DATA SECTION
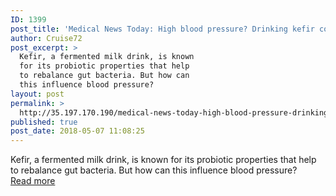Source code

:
 ```yaml
---
ID: 1399
post_title: 'Medical News Today: High blood pressure? Drinking kefir could lower it'
author: Cruise72
post_excerpt: >
  Kefir, a fermented milk drink, is known
  for its probiotic properties that help
  to rebalance gut bacteria. But how can
  this influence blood pressure?
layout: post
permalink: >
  http://35.197.170.190/medical-news-today-high-blood-pressure-drinking-kefir-could-lower-it/
published: true
post_date: 2018-05-07 11:08:25
---
```

Kefir, a fermented milk drink, is known for its probiotic properties that help to rebalance gut bacteria. But how can this influence blood pressure?<br/><a style="white-space: nowrap" href="https://www.medicalnewstoday.com/articles/321643.php" class="button purchase" rel="nofollow noopener" target="_blank">Read more</a>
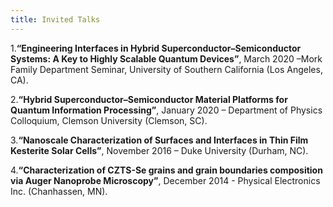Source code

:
```yaml
---
title: Invited Talks
---
```


1.**“Engineering Interfaces in Hybrid Superconductor–Semiconductor Systems: A Key to Highly Scalable Quantum Devices”**, March 2020 –Mork Family Department Seminar, University of Southern California (Los Angeles, CA).
 
2.**“Hybrid Superconductor–Semiconductor Material Platforms for Quantum Information Processing”**, January 2020 – Department of Physics Colloquium, Clemson University (Clemson, SC).
 
3.**“Nanoscale Characterization of Surfaces and Interfaces in Thin Film Kesterite Solar Cells”**, November 2016 – Duke University (Durham, NC).
 
4.**“Characterization of CZTS-Se grains and grain boundaries composition via Auger Nanoprobe Microscopy”**, December 2014 - Physical Electronics Inc. (Chanhassen, MN).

TASK
Pick out each line above that includes "Department" and show it.

OUTPUT FOR THIS EXERCISE
1.**“Engineering Interfaces in Hybrid Superconductor–Semiconductor Systems: A Key to Highly Scalable Quantum Devices”**, March 2020 –Mork Family Department Seminar, University of Southern California (Los Angeles, CA).
2.**“Hybrid Superconductor–Semiconductor Material Platforms for Quantum Information Processing”**, January 2020 – Department of Physics Colloquium, Clemson University (Clemson, SC).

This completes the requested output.